Luckily, as the boring parts of the service began, Harry and I worked through some of our emotions until we were on a steady keel, again.
Until… Bishop Michael Curry, a high-ranking preacher from Chicago (yes, Illinois, USA!!), took the pulpit for the main sermon. His rousing, passionate speech had the effect of a lightning bolt striking Windsor Castle. It was like a revival had taken root inside of St. George’s Chapel.
Half the gathered 600 guests were struck dumb— confused and bewildered by the crescendoed words flying from the first African-American leader of the Episcopal Church’s soul. A sermon, such as this, had never been delivered at a royal wedding before— events that are generally known for their stoicism, tradition, and… yes, I’m gonna say it… boringness.
The other wedding guests, not incapacitated by shock by Bishop Curry, were either smiling, smirking, or, if you were Prince William, slightly giggling (and hoping no one saw).
But… yes, William, I did see you.
I’m certain William was thinking of his own wedding service, and how staid and vanilla that it was. And that only his cheeky little brother, Harry, could get away with having a rousing wedding service such as this. Lucky bastard.
A gospel choir followed up this sermon with a gorgeous version of Stand By Me, which nearly had me yelling AMEN! at my television while I tried not to cry again. I think I did hear Elton John sniffing, at this point, also, but it could have just been all in my head. (So many things are, after all.)
It was beautiful. But, for fuck’s sake, the crying needed to stop.
I made it through the vows. And all the remaining loved-up cuteness of the bride and groom, to the point when they all exited the church— to the sound of the gospel choir, again— to wave to the crowds outside. Then, Harry piled Meghan, and her parachute veil, into a horse-drawn carriage that they stole from Disneyland to take a ride around town.
Okay, so maybe they didn’t steal the carriage… but, those horses looked so damn perfect that I’d swear that they were animated.
By this point, I was glad the wedding was nearly over. I didn’t think I could handle any more emotion, or pomp, or circumstance. I was emotionally and physically spent. My soul was full.
But, my stomach wasn’t.
So, I pulled out my tiny curried egg sandwiches, and some tea, and chowed down. I didn’t have any fancy china or teacups to use, so I searched for the most royal-looking cup I could find in my cupboard.

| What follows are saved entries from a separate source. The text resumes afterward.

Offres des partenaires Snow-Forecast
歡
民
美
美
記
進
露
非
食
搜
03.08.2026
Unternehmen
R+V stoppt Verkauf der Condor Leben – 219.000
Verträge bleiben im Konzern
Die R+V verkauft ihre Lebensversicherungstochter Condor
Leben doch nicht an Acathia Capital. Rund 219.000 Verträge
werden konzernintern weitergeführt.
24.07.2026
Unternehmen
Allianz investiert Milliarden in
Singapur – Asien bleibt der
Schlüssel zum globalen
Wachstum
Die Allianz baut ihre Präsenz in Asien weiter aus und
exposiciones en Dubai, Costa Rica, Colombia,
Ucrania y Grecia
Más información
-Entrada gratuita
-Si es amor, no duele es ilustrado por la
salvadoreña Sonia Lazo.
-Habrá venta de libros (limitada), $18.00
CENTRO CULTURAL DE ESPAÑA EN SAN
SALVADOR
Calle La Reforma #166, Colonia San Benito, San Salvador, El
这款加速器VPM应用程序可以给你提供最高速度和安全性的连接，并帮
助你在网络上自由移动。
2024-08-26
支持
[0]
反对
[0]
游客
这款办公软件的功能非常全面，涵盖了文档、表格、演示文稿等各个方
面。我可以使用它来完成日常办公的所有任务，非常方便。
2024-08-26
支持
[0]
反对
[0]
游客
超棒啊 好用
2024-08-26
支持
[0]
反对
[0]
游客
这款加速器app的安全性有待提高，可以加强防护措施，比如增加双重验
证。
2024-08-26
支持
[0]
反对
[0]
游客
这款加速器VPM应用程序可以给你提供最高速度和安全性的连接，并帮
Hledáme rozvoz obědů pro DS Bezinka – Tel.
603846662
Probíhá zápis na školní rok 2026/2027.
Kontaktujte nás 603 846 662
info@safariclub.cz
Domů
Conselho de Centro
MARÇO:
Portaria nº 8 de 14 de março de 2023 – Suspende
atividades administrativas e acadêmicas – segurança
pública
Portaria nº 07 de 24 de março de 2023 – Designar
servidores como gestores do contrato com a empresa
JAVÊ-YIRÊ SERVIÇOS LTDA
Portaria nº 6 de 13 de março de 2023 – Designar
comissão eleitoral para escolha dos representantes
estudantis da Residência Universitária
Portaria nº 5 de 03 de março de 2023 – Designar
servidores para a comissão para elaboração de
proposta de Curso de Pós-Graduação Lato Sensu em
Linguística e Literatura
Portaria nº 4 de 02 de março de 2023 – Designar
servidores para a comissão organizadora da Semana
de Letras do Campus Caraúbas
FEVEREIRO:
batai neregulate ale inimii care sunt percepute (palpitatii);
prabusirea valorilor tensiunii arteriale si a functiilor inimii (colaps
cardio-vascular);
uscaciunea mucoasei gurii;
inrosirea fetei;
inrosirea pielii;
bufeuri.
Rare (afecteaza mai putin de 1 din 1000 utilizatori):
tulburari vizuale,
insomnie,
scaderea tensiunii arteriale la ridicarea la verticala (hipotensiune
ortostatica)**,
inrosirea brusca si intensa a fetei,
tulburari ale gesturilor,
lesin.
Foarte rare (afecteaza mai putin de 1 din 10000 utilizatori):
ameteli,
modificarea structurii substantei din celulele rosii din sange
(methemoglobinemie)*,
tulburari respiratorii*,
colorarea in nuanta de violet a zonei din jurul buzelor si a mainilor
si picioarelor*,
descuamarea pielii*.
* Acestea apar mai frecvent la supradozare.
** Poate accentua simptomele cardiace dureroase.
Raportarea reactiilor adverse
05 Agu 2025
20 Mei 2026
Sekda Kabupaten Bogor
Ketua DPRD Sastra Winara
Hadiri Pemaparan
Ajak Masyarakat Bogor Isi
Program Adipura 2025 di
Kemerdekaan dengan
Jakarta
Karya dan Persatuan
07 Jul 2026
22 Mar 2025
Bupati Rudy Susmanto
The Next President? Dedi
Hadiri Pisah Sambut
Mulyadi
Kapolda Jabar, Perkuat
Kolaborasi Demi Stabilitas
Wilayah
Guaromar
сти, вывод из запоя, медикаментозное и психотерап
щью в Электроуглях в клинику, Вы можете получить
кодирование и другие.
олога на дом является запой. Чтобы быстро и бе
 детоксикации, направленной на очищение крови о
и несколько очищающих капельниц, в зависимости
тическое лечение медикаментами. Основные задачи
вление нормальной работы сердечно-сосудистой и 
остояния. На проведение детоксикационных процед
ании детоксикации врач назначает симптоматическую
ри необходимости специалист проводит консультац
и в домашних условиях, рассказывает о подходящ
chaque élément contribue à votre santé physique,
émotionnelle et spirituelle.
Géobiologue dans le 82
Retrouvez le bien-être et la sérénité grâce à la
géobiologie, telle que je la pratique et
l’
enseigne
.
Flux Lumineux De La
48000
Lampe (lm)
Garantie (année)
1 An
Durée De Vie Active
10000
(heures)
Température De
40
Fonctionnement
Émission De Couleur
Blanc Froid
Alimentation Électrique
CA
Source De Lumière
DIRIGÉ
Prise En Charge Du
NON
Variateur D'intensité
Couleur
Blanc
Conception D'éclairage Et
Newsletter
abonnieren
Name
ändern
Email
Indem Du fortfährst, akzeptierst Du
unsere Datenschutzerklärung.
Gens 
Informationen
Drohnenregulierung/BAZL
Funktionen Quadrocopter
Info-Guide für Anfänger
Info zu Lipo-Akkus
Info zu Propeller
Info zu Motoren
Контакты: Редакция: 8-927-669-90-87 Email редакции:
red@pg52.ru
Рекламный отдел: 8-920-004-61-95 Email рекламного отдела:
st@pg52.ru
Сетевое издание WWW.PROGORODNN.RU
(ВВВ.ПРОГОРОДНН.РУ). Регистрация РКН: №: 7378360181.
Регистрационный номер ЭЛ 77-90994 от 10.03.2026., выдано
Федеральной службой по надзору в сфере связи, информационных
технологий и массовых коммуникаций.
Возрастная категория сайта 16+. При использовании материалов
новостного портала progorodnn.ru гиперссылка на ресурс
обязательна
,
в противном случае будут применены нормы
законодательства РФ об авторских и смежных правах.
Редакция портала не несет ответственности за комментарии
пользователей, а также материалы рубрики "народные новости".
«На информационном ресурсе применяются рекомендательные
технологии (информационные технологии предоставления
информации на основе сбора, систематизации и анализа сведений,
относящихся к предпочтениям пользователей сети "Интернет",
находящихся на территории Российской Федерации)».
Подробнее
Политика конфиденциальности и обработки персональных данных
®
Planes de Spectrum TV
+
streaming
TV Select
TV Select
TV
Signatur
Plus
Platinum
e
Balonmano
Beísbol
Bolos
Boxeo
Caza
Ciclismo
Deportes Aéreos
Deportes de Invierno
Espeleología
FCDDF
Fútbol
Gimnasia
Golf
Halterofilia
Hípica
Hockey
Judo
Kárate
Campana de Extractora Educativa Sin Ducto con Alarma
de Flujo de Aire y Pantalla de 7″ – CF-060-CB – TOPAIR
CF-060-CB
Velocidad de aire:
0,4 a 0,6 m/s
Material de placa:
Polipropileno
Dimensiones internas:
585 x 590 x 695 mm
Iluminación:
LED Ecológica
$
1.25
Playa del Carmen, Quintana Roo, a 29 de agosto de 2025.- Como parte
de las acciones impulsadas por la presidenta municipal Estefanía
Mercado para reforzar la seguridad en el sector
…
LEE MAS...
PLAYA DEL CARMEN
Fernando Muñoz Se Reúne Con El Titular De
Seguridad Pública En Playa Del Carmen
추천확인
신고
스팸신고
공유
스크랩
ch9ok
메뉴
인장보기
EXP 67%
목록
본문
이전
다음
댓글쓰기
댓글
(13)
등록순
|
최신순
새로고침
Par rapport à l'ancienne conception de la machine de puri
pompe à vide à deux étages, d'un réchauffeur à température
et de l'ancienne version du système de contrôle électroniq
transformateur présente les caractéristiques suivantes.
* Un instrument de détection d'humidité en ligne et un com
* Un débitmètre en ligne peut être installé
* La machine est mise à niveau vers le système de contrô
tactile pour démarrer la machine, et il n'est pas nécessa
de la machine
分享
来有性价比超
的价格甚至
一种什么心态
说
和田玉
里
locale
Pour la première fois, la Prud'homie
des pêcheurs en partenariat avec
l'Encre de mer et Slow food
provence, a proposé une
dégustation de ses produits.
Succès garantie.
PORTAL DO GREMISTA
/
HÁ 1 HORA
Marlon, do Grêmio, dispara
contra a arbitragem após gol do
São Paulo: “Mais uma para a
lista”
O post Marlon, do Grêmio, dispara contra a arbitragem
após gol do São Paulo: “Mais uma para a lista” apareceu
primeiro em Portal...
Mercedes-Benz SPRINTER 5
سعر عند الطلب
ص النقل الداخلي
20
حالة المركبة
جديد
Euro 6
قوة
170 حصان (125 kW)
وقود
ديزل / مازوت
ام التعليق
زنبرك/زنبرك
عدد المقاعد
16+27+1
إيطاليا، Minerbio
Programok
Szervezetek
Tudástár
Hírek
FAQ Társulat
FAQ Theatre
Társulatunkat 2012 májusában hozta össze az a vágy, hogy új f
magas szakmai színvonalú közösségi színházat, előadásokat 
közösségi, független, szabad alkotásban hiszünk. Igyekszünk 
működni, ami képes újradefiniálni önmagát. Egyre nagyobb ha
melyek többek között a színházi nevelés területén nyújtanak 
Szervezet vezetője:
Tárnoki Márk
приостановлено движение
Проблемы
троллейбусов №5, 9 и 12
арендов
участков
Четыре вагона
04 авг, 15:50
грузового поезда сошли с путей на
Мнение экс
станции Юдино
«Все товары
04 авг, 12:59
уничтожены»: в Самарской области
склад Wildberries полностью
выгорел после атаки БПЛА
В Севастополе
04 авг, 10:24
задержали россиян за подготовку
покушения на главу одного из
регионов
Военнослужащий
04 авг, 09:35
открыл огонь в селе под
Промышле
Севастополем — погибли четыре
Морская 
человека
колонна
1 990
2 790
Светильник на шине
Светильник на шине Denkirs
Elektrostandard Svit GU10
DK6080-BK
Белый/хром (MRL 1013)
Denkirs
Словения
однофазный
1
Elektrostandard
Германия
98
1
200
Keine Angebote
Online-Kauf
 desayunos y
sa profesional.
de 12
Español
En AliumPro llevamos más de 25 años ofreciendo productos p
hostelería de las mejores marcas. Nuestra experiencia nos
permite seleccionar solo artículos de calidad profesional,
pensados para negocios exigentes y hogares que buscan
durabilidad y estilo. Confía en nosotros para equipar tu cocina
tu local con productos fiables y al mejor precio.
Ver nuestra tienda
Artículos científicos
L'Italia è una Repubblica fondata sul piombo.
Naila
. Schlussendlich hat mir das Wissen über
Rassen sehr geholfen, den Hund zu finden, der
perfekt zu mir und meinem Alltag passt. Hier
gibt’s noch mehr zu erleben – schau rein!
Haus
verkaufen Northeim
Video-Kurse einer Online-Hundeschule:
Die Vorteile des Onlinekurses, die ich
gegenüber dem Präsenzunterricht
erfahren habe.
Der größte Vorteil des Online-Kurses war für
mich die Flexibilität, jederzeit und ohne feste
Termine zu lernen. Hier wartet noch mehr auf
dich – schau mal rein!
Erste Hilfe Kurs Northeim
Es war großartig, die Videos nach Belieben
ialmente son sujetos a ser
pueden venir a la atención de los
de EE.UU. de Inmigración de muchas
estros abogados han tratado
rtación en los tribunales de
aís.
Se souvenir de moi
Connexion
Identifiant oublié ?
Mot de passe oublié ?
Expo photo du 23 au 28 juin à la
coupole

The winner? An Aladdin mug.
Before you protest my choice, please take note of the picture on the mug. The palace in Agrabah. That’s where Jasmine lives. And she’s a fucking princess. So, there.
It seems fitting on another level, too. For as Jasmine and Aladdin sang about “a whole new world” in the movie, Bishop Curry’s final remarks to Harry and Meghan were “…we will make of this old world a new world.”
And, if this wedding is any indication, they are well on their way.